Ovviamente! Penso che tutti noi rimpiangiamo il fatto che Tom Bombadil non sia nei film, per esempio. Inoltre, credo che sarebbe stato carino esplorare il background di alcuni dei personaggi dei film, ma questo avrebbe raddoppiato la lunghezza dei film!

In una scena de Lo Hobbit, la sceneggiatura ci portava ai Barrow-Downs (Tumulilande). Abbiamo visitato un posto straordinario in una fattoria nell’Isola del Nord in Nuova Zelanda, che sarebbe stato meravigliosamente perfetto per la scena. È stato molto eccitante e lo scenario era terribilmente strano, al punto che sarebbe stato difficile credere che fosse tutto naturale. Ahimè, la scena è tagliata dalla sceneggiatura.

Abbiamo visitato dei posti meravigliosi durante i viaggi di “esplorazione” della Nuova Zelanda. Il mio unico dispiacere è che né Il Signore degli Anelli Lo Hobbit ci portano davvero sul bordo dell’oceano; La Nuova Zelanda ha alcune delle coste più belle della Terra.
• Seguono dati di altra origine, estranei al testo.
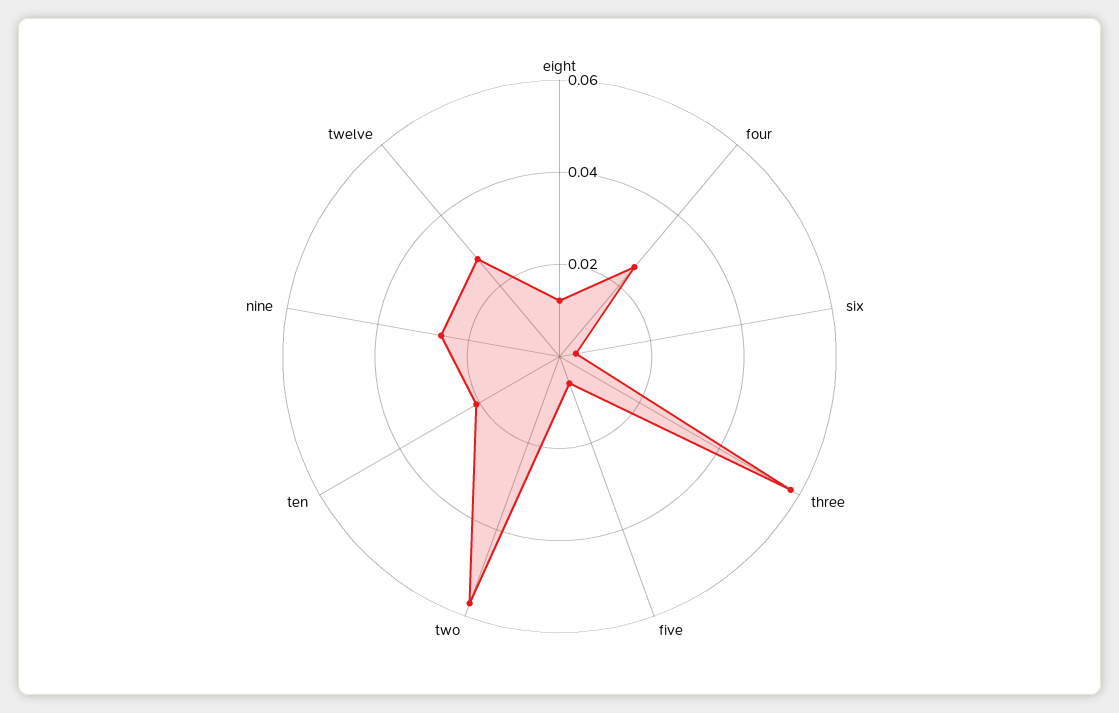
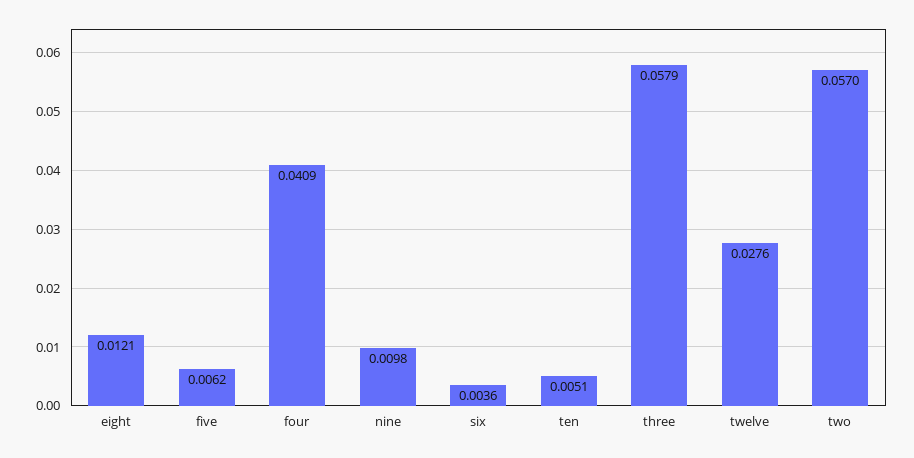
  {
    "eight": 0.0121,
-   "four": 0.025,
+   "four": 0.0409,
    "six": 0.0036,
    "three": 0.0579,
    "five": 0.0062,
    "two": 0.057,
-   "ten": 0.02,
+   "ten": 0.0051,
-   "nine": 0.025,
+   "nine": 0.0098,
    "twelve": 0.0276
  }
Per la creazione delle immagini dei film, vi rimando qui alla mia newsletter: JOURNEY INTO WILDERLAND

Guardando le trilogie de Il Signore degli Anelli e Lo Hobbit si notano subito le diverse scelte nell’utilizzo di effetti speciali. Ne Il Signore degli Anelli abbiamo una grandissima quantità di controfigure, orchi, soldati, cavalli, armi e materiale vario. Ne Lo Hobbit invece vediamo un grande utilizzo di effetti speciali da computer grafica. Chi gestisce queste scelte e cos’è cambiato nello stile e nella produzione delle 2 trilogie?
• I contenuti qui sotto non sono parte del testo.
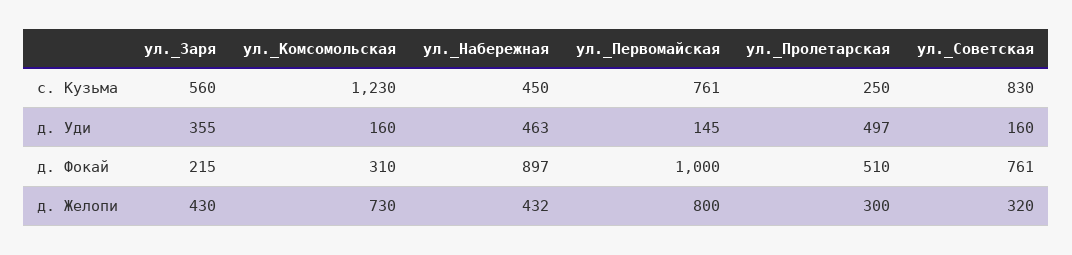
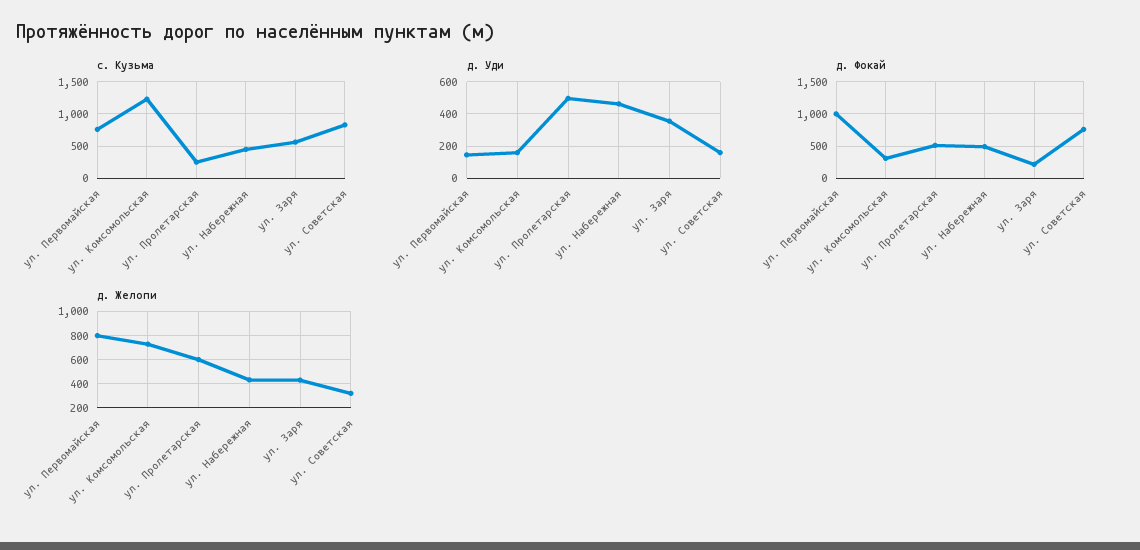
  {
    "с. Кузьма": {
      "ул._Заря": 560,
      "ул._Комсомольская": 1230,
      "ул._Набережная": 450,
      "ул._Первомайская": 761,
      "ул._Пролетарская": 250,
      "ул._Советская": 830
    },
    "д. Уди": {
      "ул._Заря": 355,
      "ул._Комсомольская": 160,
      "ул._Набережная": 463,
      "ул._Первомайская": 145,
      "ул._Пролетарская": 497,
      "ул._Советская": 160
    },
    "д. Фокай": {
      "ул._Заря": 215,
      "ул._Комсомольская": 310,
-     "ул._Набережная": 897,
+     "ул._Набережная": 500,
      "ул._Первомайская": 1000,
      "ул._Пролетарская": 510,
      "ул._Советская": 761
    },
    "д. Желопи": {
      "ул._Заря": 430,
      "ул._Комсомольская": 730,
      "ул._Набережная": 432,
      "ул._Первомайская": 800,
-     "ул._Пролетарская": 300,
+     "ул._Пролетарская": 600,
      "ул._Советская": 320
    }
  }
Entrambe le trilogie utilizzavano la tecnologia più recente disponibile al momento della loro produzione. Ci sono molti effetti grafici ne Il Signore degli Anelli, ma hai ragione, c’è molto di più nel Lo Hobbit perché la tecnologia si è evoluta.
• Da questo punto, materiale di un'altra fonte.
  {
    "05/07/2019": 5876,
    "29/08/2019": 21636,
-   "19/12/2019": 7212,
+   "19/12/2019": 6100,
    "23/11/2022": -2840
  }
C’è un altro fantasy non eurocentrico di cui si è innamorato e su cui vorrebbe lavorare?

Certamente! Ci sono epopee cinesi e giapponesi che adorerei visitare attraverso la pittura, così come la cultura dell’Himalaya.

Recentemente abbiamo letto sulla sua pagina Facebook del lancio della statua The Witch-King della Uman Studio creata a partire del suo progetto di design. Com’è per lei vedere una sua creazione uscire dalla carta e diventare palpabile? Ci può raccontare un po’ del processo di trasformazione di una illustrazione in una statua?

Non ho ancora visto la statua pronta, ma ho visto un prototipo a Shanghai ed era molto bello. Sono eccitato e impaziente di vedere la versione finale. Naturalmente, una delle sfide è che le cose non sempre funzionano da ogni lato, poiché le si disegna solo da uno. Successivamente ho fatto una serie di schizzi per aiutare gli scultori.

La statua è un’edizione limitata di appena 300 copie. Erano disponibili online per il pre-ordine e sono andate esaurite in un secondo. Stiamo discutendo la scelta del soggetto per il prossimo progetto. Quale immagine vorreste vedere come statua?

Frodo and the Nazgul

Sono stati annunciati il Tolkien Calendar 2021 e l’edizione illustrata da lei, Ted Nasmith ed Alan Lee del libro Racconti Incompiuti di J.R.R. Tolkien. Cosa vedremo di nuovo in questi volumi? Com’è, per lei, lavorare ancora con i grandi illustratori tolkieniani dell’attualità?

Non ho ancora visto il lavoro degli altri. Non vedo l’ora di vedere cosa hanno fatto. Credo che il libro verrà pubblicato in ottobre.

Che consigli può dare ai nuovi artisti emergenti?

Siate sinceri. So che suona un po “banale”, ma per sincerità intendo trattare con rispetto sia il soggetto che il cliente. Siate originali. Ciò significa migliorare e aumentare costantemente il vostro “vocabolario” visivo.

Vuole mandare un messaggio ai nostri amici tolkieniani italiani e ai suoi fan che ci leggono?

Semplicemente grazie. Senza l’energia e dedizione dei fan e degli appassionati la mia professione non esisterebbe.